TEXTE DU DOCUMENT:
※ ※ ※

Tribune : Pour une souveraineté stratégique : la raison d’être… d’un débat
Il était important de lancer le débat sur la raison d’être, tant elle occupe le paysage corporate français avec un visage que nous seuls savons offrir au monde.
En résumé : face à l’urgence planétaire et à la quête de sens, la politique a sommé les entreprises de manifester leur adoration de l’écosystème et de mettre en conformité leur marché avec cette injonction. Et ces dernières se sont oubliées dans une pratique mimétique. Chacun « agit pour accélérer la transition vers une économie neutre en carbone », « concilie performance économique et impact positif sur les personnes et la planète », « donne les clés d’un monde numérique responsable », « veille à une mobilité respectueuse »… Pour obtenir un tel résultat : des mois de travail, des codir spécifiques, l’interne interrogé participatif oblige, le tout pour une divine révélation souvent banale.
Ce sont les conditions matérielles et sociales de l’existence qui ont déterminé la conscience d’une entreprise et lui ont donné sa raison d’agir.
La pratique de la raison d’être aide à se situer dans la société, ce n’est pas rien… Mais l’expérience montre qu’elle ne permet pas d’intégrer une vision stratégique souveraine.
À l’étranger, cette pratique est intégrée dans un purpose la liant aux offres et aux actifs.

※ ※ ※

CONSIGNE 1: Dans le listing ci-dessous, remplacez « pose line » par « extrinsics line » et redonnez tout le listing sans rien changer d’autre. Laissez les images de côté.

JEU DE DONNÉES:
※ ※ ※

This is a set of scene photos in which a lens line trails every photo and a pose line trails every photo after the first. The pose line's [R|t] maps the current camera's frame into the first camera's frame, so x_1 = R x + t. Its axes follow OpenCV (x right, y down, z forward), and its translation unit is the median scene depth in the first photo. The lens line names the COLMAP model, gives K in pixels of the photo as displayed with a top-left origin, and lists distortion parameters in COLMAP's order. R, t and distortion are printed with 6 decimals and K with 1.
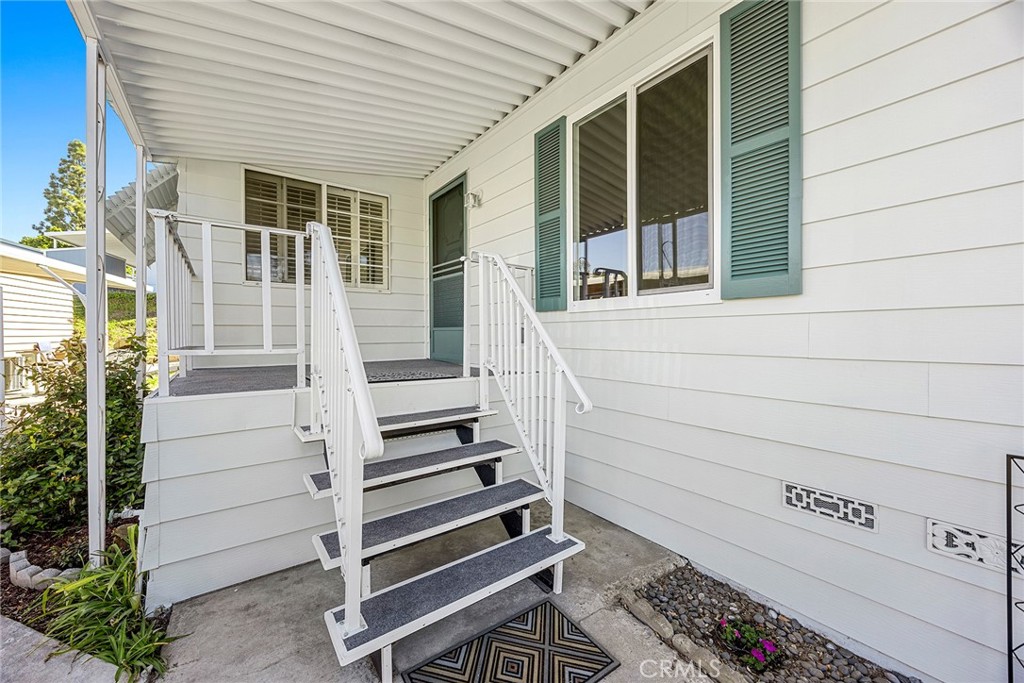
lens RADIAL K [[388.7, 0, 504.3], [0, 388.7, 334.0], [0, 0, 1]] dist [-0.001043, 0.000025]
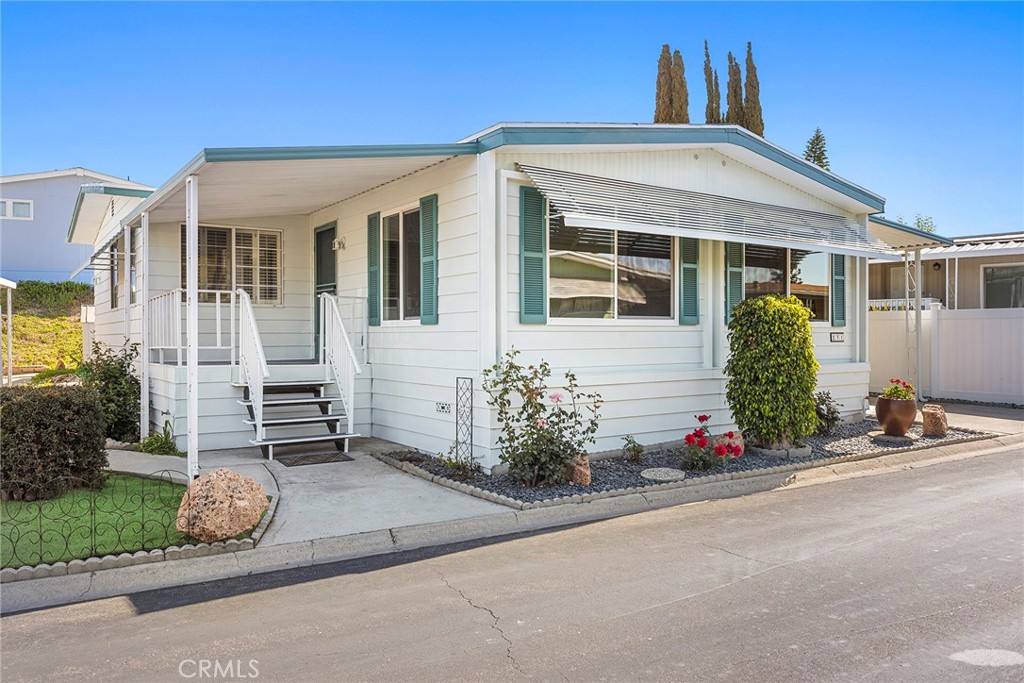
lens RADIAL K [[772.8, 0, 512.0], [0, 772.8, 341.5], [0, 0, 1]] dist [0.001019, -0.000015]
pose [[0.999482, 0.002786, -0.032055, 0.794828], [-0.002588, 0.999977, 0.006211, -0.013432], [0.032071, -0.006125, 0.999467, -2.227737]]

※ ※ ※

CONSIGNE 2: Recopiez mot pour mot la tribune sur la raison d’être, du titre à la dernière phrase.

ZONE DE RÉPONSE 1:
This is a set of scene photos in which a lens line trails every photo and a extrinsics line trails every photo after the first. The extrinsics line's [R|t] maps the current camera's frame into the first camera's frame, so x_1 = R x + t. Its axes follow OpenCV (x right, y down, z forward), and its translation unit is the median scene depth in the first photo. The lens line names the COLMAP model, gives K in pixels of the photo as displayed with a top-left origin, and lists distortion parameters in COLMAP's order. R, t and distortion are printed with 6 decimals and K with 1.
lens RADIAL K [[388.7, 0, 504.3], [0, 388.7, 334.0], [0, 0, 1]] dist [-0.001043, 0.000025]
lens RADIAL K [[772.8, 0, 512.0], [0, 772.8, 341.5], [0, 0, 1]] dist [0.001019, -0.000015]
pose [[0.999482, 0.002786, -0.032055, 0.794828], [-0.002588, 0.999977, 0.006211, -0.013432], [0.032071, -0.006125, 0.999467, -2.227737]]

ZONE DE RÉPONSE 2:
Tribune : Pour une souveraineté stratégique : la raison d’être… d’un débat
Il était important de lancer le débat sur la raison d’être, tant elle occupe le paysage corporate français avec un visage que nous seuls savons offrir au monde.
En résumé : face à l’urgence planétaire et à la quête de sens, la politique a sommé les entreprises de manifester leur adoration de l’écosystème et de mettre en conformité leur marché avec cette injonction. Et ces dernières se sont oubliées dans une pratique mimétique. Chacun « agit pour accélérer la transition vers une économie neutre en carbone », « concilie performance économique et impact positif sur les personnes et la planète », « donne les clés d’un monde numérique responsable », « veille à une mobilité respectueuse »… Pour obtenir un tel résultat : des mois de travail, des codir spécifiques, l’interne interrogé participatif oblige, le tout pour une divine révélation souvent banale.
Ce sont les conditions matérielles et sociales de l’existence qui ont déterminé la conscience d’une entreprise et lui ont donné sa raison d’agir.
La pratique de la raison d’être aide à se situer dans la société, ce n’est pas rien… Mais l’expérience montre qu’elle ne permet pas d’intégrer une vision stratégique souveraine.
À l’étranger, cette pratique est intégrée dans un purpose la liant aux offres et aux actifs.